Meskipun hubungan
antara doa dan puasa tidak secara khusus dijelaskan dalam Kitab Suci, benang
merah yang menghubungkan keduanya tampak dalam semua contoh tentang berdoa dan berpuasa
yang tercatat dalam Alkitab. Dalam Perjanjian Lama, tampak bahwa puasa dengan
doa harus dilakukan dengan rasa kebutuhan dan ketergantungan terhadap Allah, dan /atau ketidakberdayaan mendalam pada saat menghadapi bencana yang sedang berlangsung atau bencana yang diantisipasi akan
datang. Doa dan puasa dikombinasikan dalam Perjanjian Lama pada masa berkabung,
pertobatan, dan/atau adanya kebutuhan rohani yang mendalam. Suatu ungkapan perendahan diri di hadapan Allah yang maha tinggi.
Pasal pertama
dari kitab Nehemia menggambarkan Nehemia berdoa dan berpuasa, karena kesusahan yang
mendalam atas berita bahwa Yerusalem akan hancur. Banyak hari dalam waktu doanya
yang ditandai dengan air mata, berpuasa, mengaku dosa mewakili umat Israel, dan memohon
belas kasihan bagi umat Israel kepada Allah. Begitu kuatnya curahan
kekhawatiran Nehemia hingga hampir tak terbayangkan bahwa dia dapat "beristirahat"
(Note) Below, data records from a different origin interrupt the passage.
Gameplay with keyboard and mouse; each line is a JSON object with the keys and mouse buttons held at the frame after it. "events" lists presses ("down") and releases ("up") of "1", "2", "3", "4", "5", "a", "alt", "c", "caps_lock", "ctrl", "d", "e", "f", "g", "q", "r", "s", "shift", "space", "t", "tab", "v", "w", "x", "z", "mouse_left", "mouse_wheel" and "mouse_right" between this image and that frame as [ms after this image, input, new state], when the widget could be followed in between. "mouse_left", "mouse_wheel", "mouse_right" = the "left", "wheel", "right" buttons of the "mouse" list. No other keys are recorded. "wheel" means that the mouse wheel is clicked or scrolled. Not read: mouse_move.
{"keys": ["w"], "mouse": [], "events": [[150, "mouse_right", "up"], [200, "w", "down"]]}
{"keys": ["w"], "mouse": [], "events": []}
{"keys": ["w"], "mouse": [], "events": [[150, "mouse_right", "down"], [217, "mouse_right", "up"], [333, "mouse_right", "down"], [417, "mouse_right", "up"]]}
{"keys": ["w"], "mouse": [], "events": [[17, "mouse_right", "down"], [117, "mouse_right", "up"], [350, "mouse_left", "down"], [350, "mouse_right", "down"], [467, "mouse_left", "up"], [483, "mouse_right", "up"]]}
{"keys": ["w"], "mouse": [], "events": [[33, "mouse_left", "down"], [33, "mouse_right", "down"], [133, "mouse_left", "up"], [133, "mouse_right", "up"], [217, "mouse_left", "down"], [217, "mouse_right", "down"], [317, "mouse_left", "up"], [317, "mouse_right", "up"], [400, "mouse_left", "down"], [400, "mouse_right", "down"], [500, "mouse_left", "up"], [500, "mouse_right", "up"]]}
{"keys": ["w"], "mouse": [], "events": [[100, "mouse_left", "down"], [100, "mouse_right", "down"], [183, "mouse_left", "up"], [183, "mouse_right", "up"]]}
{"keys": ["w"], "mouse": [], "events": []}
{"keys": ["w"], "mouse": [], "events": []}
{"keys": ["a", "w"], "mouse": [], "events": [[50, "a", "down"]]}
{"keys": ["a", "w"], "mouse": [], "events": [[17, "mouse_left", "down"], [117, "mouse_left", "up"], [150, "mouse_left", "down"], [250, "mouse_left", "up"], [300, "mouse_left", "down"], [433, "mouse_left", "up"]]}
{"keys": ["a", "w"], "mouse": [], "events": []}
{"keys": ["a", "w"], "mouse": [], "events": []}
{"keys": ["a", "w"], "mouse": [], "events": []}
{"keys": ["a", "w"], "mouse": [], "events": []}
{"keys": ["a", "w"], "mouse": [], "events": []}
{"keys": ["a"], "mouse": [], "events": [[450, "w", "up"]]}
di tengah-tengah doanya untuk makan dan minum. Kehancuran yang menimpa
Yerusalem juga menyebabkan Daniel melakukan sikap merendahkan diri yang sama: "Lalu
aku mengarahkan mukaku kepada Tuhan Allah untuk berdoa dan bermohon, sambil
berpuasa dan mengenakan kain kabung serta abu." (Daniel 9: 3). Seperti
Nehemia, Daniel berpuasa dan berdoa agar Allah berbelas kasihan terhadap umat Israel,
mengatakan, "Kami telah berbuat dosa dan salah, kami telah berlaku fasik
dan telah memberontak, kami telah menyimpang dari perintah dan peraturan-Mu," (Daniel 9:5).